Instructions for the task:
For the lines from the one with "fruit: present [779,318,813,349]" to the end of the listing below, both ends included, give an exact copy and nothing more. Do not copy pictures.

Available data:
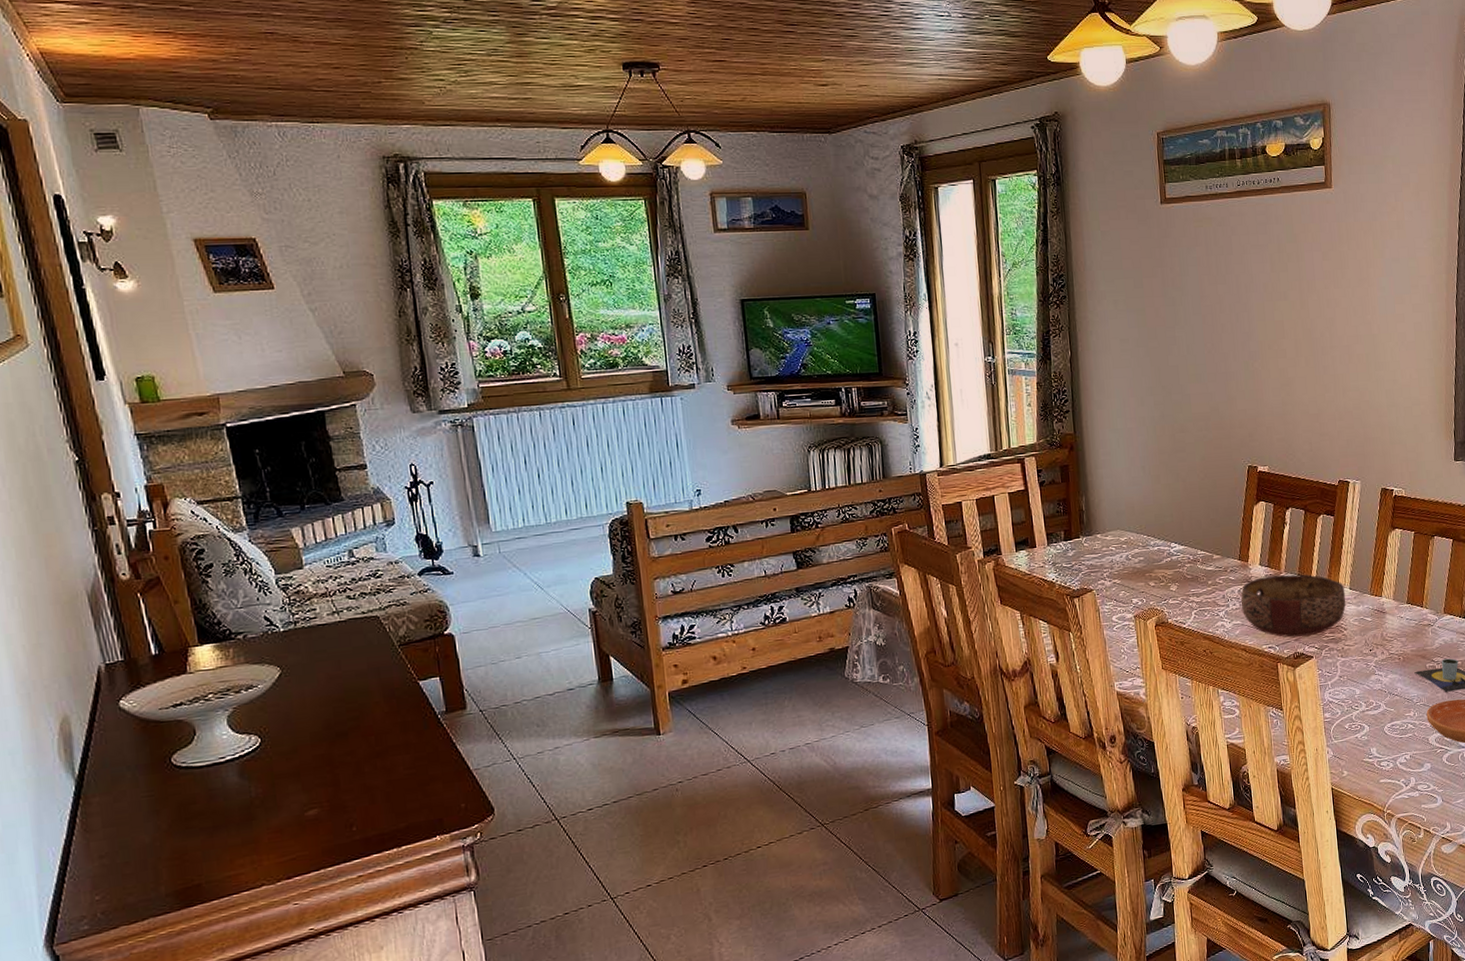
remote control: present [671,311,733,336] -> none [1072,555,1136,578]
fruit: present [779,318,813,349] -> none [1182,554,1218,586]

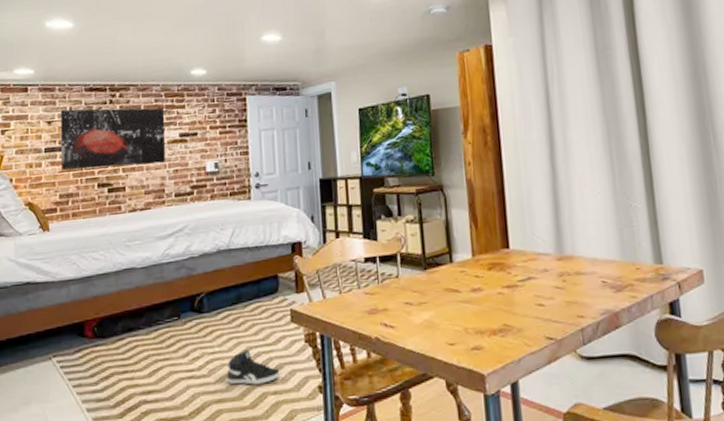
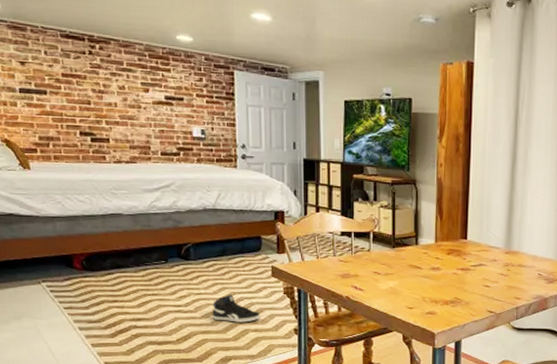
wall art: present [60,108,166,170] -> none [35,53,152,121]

Exercise answer:
fruit: present [779,318,813,349] -> none [1182,554,1218,586]

wall art: present [60,108,166,170] -> none [35,53,152,121]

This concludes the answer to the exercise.